# Centralized Unix-stype print server with CUPS

## jamapii

Hi,

I'm trying to add a remote printer to CUPS. 

What I want is: lpr ----> CUPS@localhost ----> CUPS@printserver ----> printer

without the need for all printer drivers on all computers (as it's not windows)

This used to work with lpr / lprng, but when I try it on CUPS using the web interface, the wizard does not finish, it continues to ask for printer drivers.

What am I doing wrong?

----------

## MotivatedTea

If it's hanging at the screen where you have the option to select a manufacturer or to upload a .ppd file, then you might be seeing a bug I ran into. I don't have a reference to the bug report any more, but it affected several consecutive versions of CUPS, and it had to do with a bug in the way CUPS decoded HTTPS streams. This caused the cups webserver to hang sometimes when receiving HTTPS data from a Mozilla-based browser (i.e. Firefox and related). (Firefox was sending valid HTTPS data, but the particular form it sent in triggered a bug in CUPS.) I have used all of three different workarounds:

1) Use a non-Mozilla based browser, like Konqueror, Internet Explorer, Opera, etc.
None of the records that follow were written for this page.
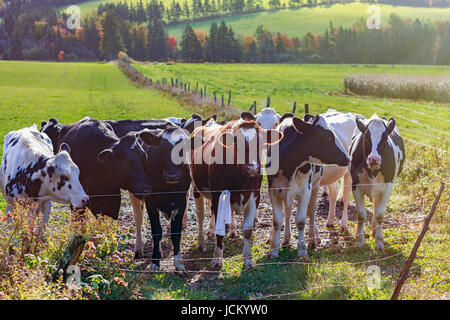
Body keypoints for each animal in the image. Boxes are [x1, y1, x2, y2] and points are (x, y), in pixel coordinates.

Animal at [191, 115, 284, 268]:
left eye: (261, 143)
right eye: (237, 143)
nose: (253, 168)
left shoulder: (254, 196)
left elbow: (247, 229)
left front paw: (247, 260)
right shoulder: (218, 194)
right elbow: (219, 228)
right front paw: (217, 258)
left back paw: (230, 230)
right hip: (196, 188)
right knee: (200, 215)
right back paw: (201, 243)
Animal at [268, 114, 352, 258]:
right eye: (327, 137)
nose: (348, 158)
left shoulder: (305, 190)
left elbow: (301, 220)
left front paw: (302, 250)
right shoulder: (274, 190)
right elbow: (277, 221)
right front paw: (274, 250)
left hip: (326, 182)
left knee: (316, 210)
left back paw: (319, 236)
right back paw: (287, 239)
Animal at [348, 114, 404, 251]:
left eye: (385, 138)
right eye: (367, 136)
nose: (374, 159)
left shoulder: (388, 187)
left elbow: (379, 214)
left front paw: (379, 243)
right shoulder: (355, 186)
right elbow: (361, 215)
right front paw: (359, 241)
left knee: (376, 205)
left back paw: (374, 230)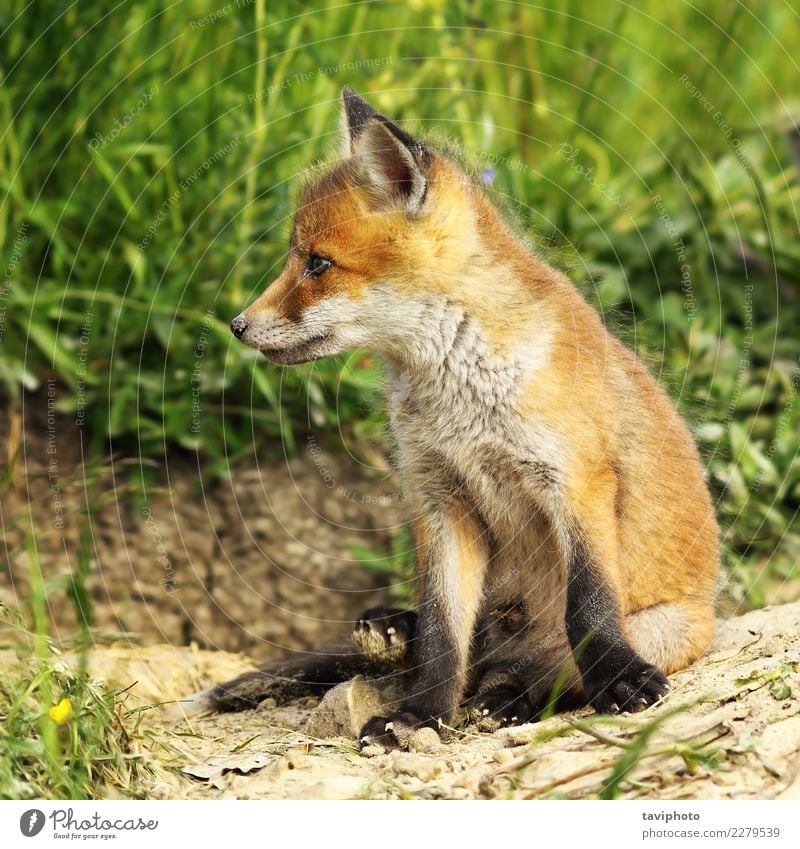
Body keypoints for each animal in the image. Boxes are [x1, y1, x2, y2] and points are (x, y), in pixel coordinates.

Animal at [212, 88, 720, 748]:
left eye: (318, 264)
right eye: (297, 259)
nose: (237, 326)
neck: (460, 401)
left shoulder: (575, 480)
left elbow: (588, 606)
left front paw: (619, 679)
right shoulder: (440, 497)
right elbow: (440, 633)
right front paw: (420, 713)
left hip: (666, 627)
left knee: (544, 669)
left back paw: (511, 699)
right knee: (467, 652)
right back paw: (399, 638)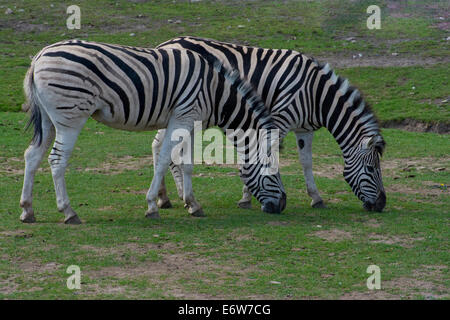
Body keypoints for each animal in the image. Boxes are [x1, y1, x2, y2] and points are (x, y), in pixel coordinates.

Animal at [20, 39, 284, 225]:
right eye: (272, 169)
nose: (282, 205)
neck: (215, 91)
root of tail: (39, 57)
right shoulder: (182, 116)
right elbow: (165, 159)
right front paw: (152, 206)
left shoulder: (189, 120)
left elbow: (187, 163)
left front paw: (193, 204)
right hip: (70, 118)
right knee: (57, 160)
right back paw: (68, 212)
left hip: (48, 119)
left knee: (32, 155)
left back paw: (27, 210)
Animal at [153, 36, 384, 212]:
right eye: (371, 169)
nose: (382, 204)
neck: (316, 94)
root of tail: (166, 43)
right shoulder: (280, 119)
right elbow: (263, 156)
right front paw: (246, 197)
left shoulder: (305, 129)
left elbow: (306, 162)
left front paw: (316, 197)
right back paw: (175, 195)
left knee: (158, 145)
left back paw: (164, 198)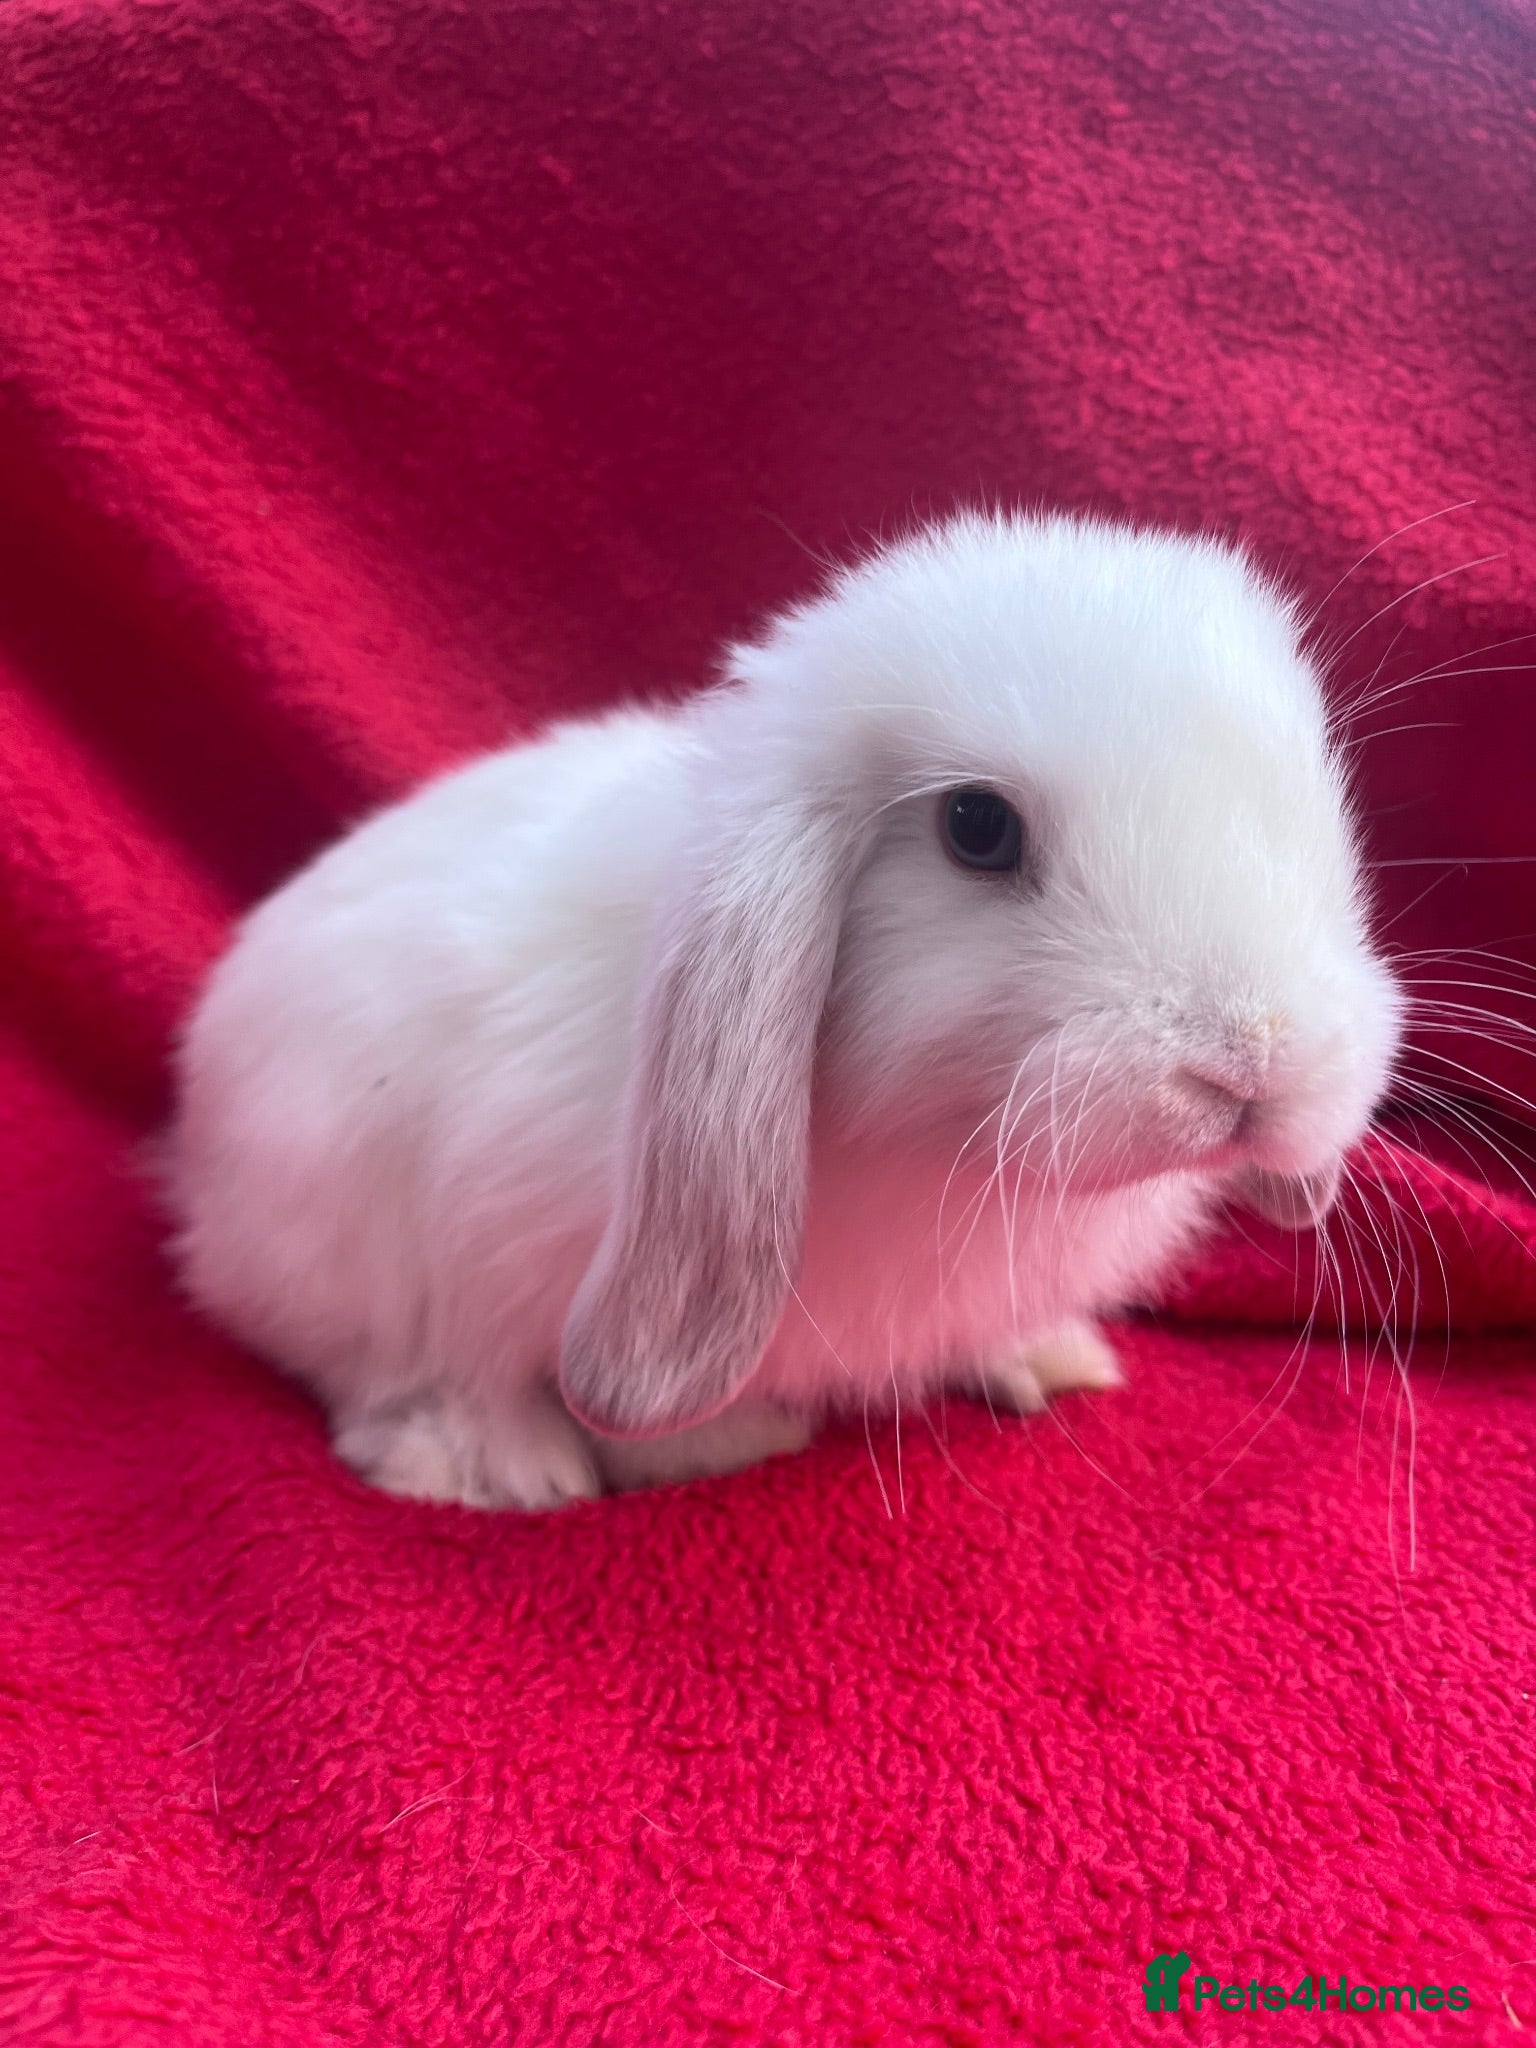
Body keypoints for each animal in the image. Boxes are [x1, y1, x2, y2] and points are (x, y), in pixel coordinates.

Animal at [165, 511, 1403, 1511]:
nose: (1256, 1062)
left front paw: (1050, 1358)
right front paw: (710, 1441)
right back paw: (498, 1466)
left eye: (1316, 795)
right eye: (977, 828)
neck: (938, 1152)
2) Don't select a model. Instead, upload a .ppd file. (For this, you'll need to locate the appropriate .ppd file by hand or copy it from somewhere else.)
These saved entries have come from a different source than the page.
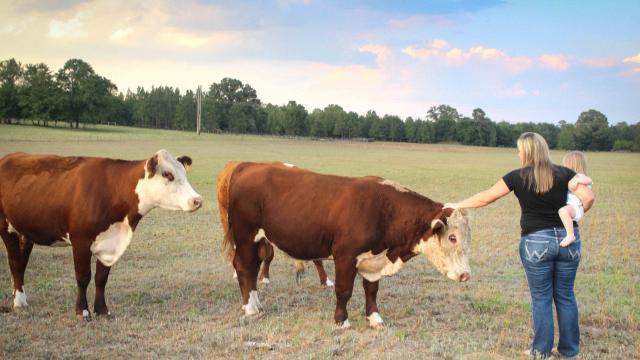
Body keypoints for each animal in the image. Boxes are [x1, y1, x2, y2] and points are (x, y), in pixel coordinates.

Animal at [0, 150, 201, 320]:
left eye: (184, 173)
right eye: (168, 175)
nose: (197, 200)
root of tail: (9, 157)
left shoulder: (109, 243)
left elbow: (101, 278)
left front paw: (102, 310)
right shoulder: (80, 240)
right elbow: (83, 277)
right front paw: (82, 311)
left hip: (26, 231)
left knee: (22, 263)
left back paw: (20, 297)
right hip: (5, 226)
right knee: (14, 262)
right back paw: (18, 302)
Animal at [218, 162, 468, 328]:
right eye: (452, 237)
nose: (466, 274)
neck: (383, 209)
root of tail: (248, 165)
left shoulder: (373, 259)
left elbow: (372, 290)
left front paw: (374, 318)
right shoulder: (345, 256)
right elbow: (344, 290)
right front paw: (341, 320)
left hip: (259, 240)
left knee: (252, 269)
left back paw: (255, 303)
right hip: (246, 236)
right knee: (243, 268)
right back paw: (250, 308)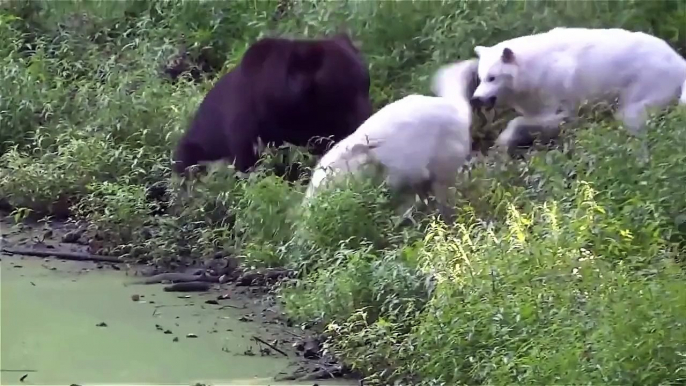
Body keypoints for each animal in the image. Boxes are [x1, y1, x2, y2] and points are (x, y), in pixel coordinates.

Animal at [470, 26, 686, 149]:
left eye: (492, 78)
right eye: (481, 79)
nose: (475, 99)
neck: (534, 69)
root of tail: (680, 62)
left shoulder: (563, 113)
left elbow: (515, 122)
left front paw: (502, 143)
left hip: (631, 111)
3) Use something other than the web interface to install the printer. KDE and Gnome both allow you to add printers through their own menu systems.

I thought the bug had been fixed, so you could also try upgrading to a newer version of CUPS. But I haven't had to install a new printer in a while, so I'm not sure.

Edit: I think I found the upstream CUPS bug report: http://www.cups.org/str.php?L2892. It says it was fixed in August 2008 in the CUPS 1.4 subversion repository, but I don't know whether that patch is part of cups-1.4.2 in Gentoo's portage.

----------

## rainer

I have used both cups 1.3.10 and 1.4.1 with Firefox without running into this problem, for exactly the same scenario as jamapii described. Maybe updgrading is, in fact the answer...

Rgds,

Rainer

----------